---- Exercise materials
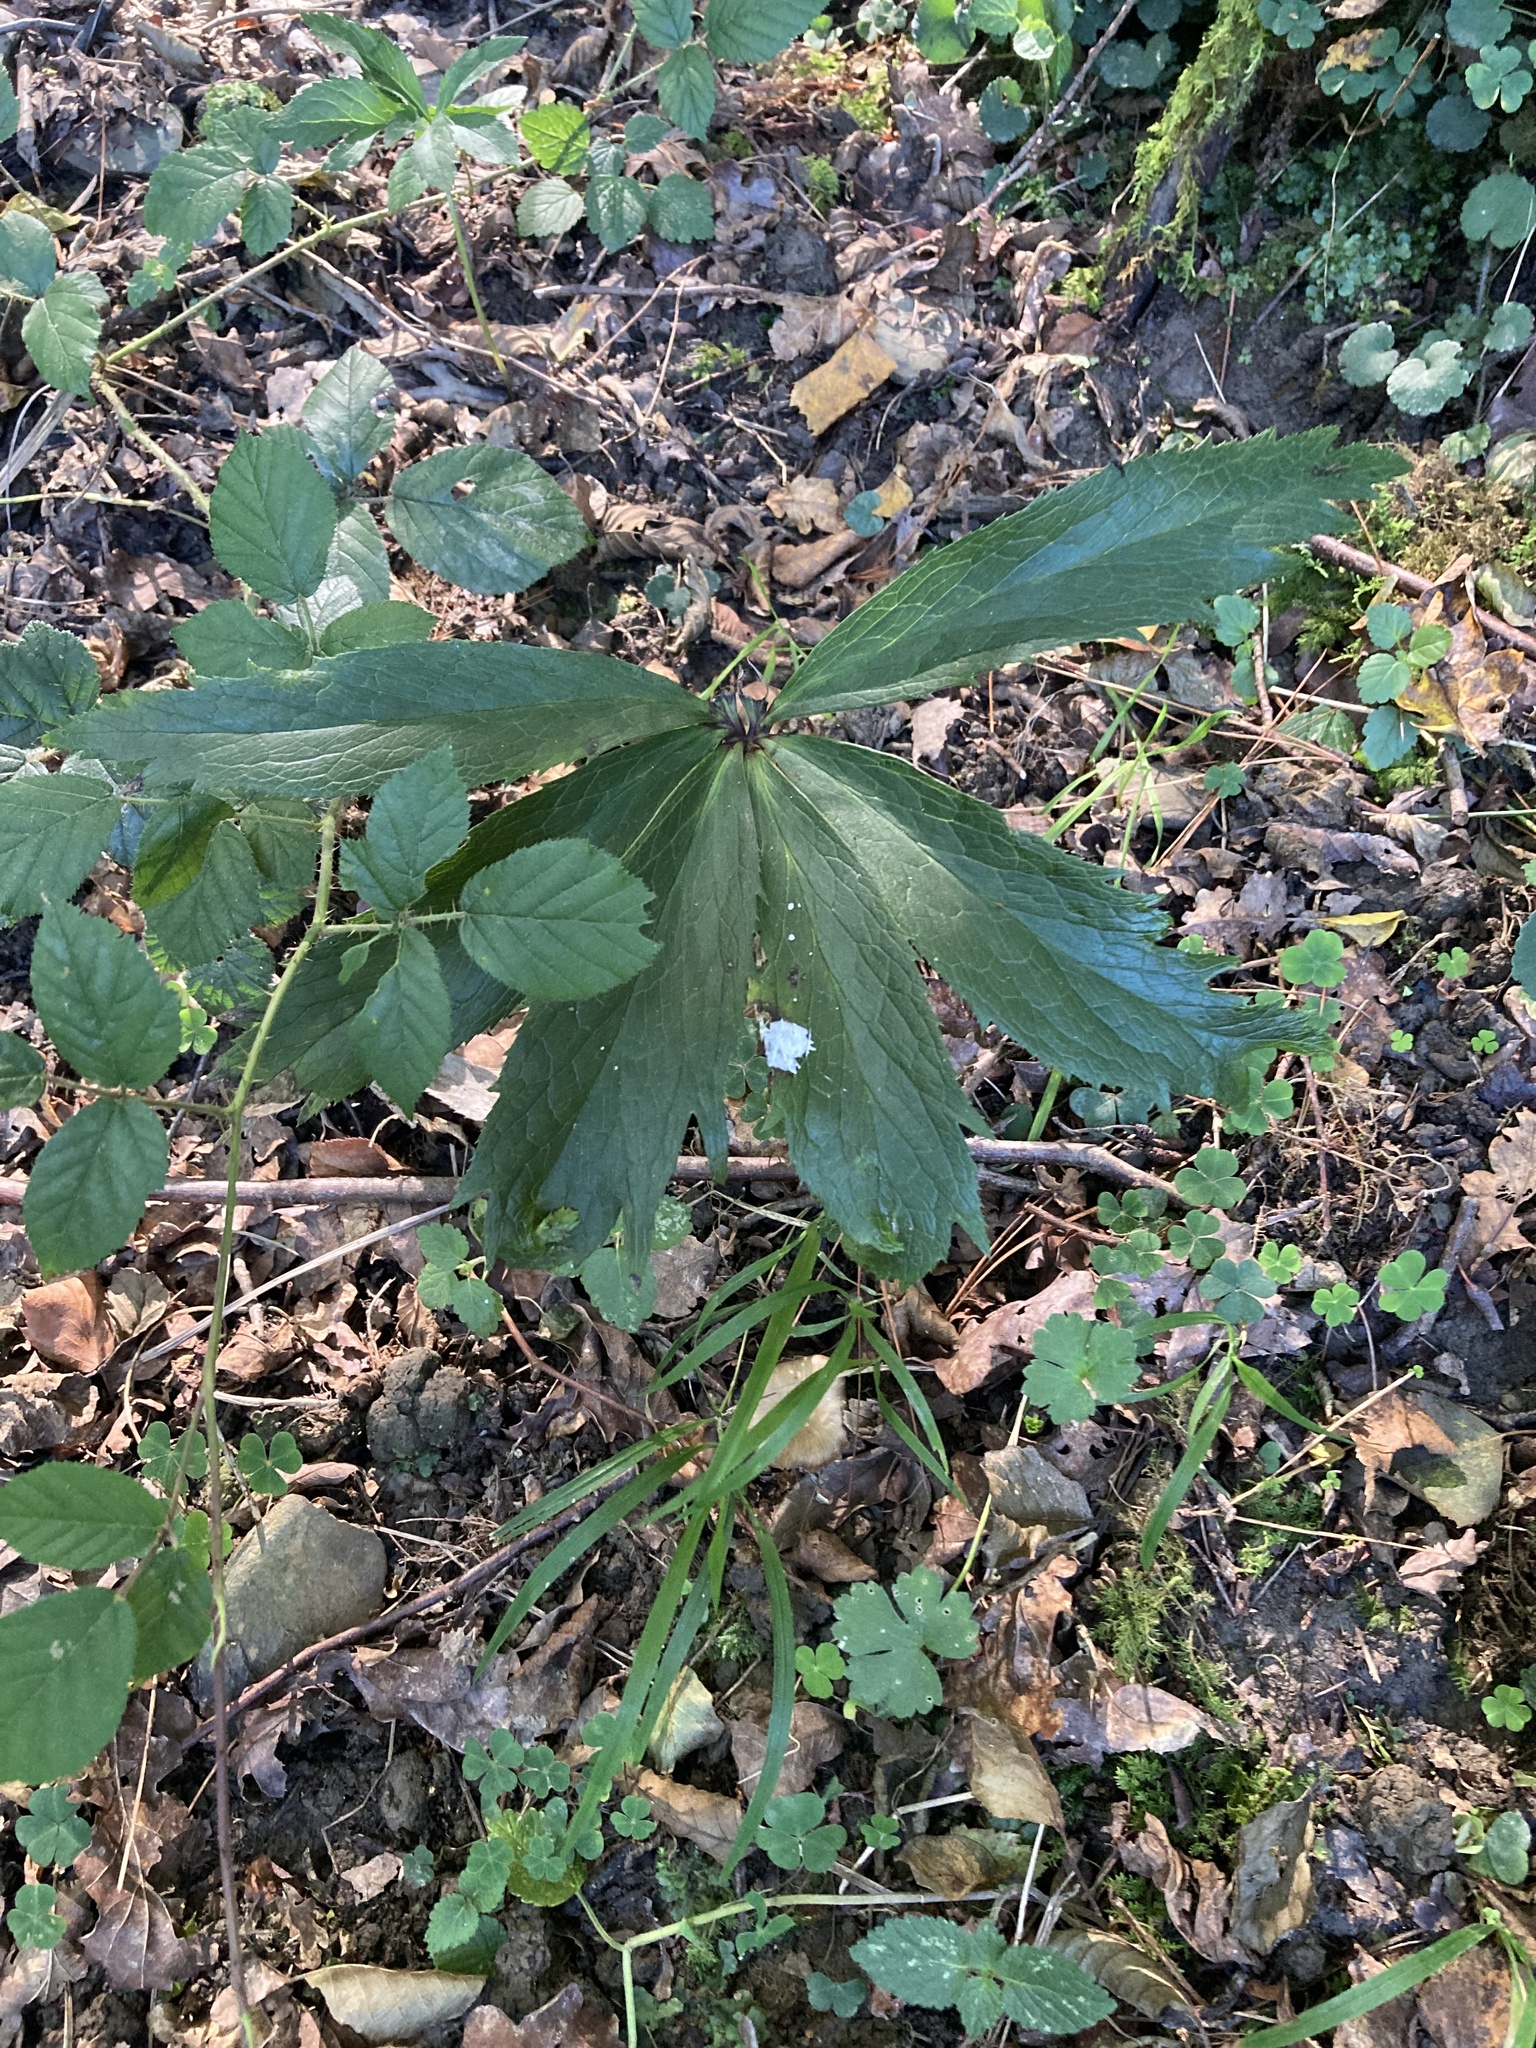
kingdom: Plantae
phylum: Tracheophyta
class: Magnoliopsida
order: Ranunculales
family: Ranunculaceae
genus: Helleborus
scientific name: Helleborus viridis
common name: Green hellebore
--------
■ What you should do
Retype the part of the items that opens with the line containing "phylum: Tracheophyta" and runs to the end of the items, including both the first and last lines.

■ Output below
phylum: Tracheophyta
class: Magnoliopsida
order: Ranunculales
family: Ranunculaceae
genus: Helleborus
scientific name: Helleborus viridis
common name: Green hellebore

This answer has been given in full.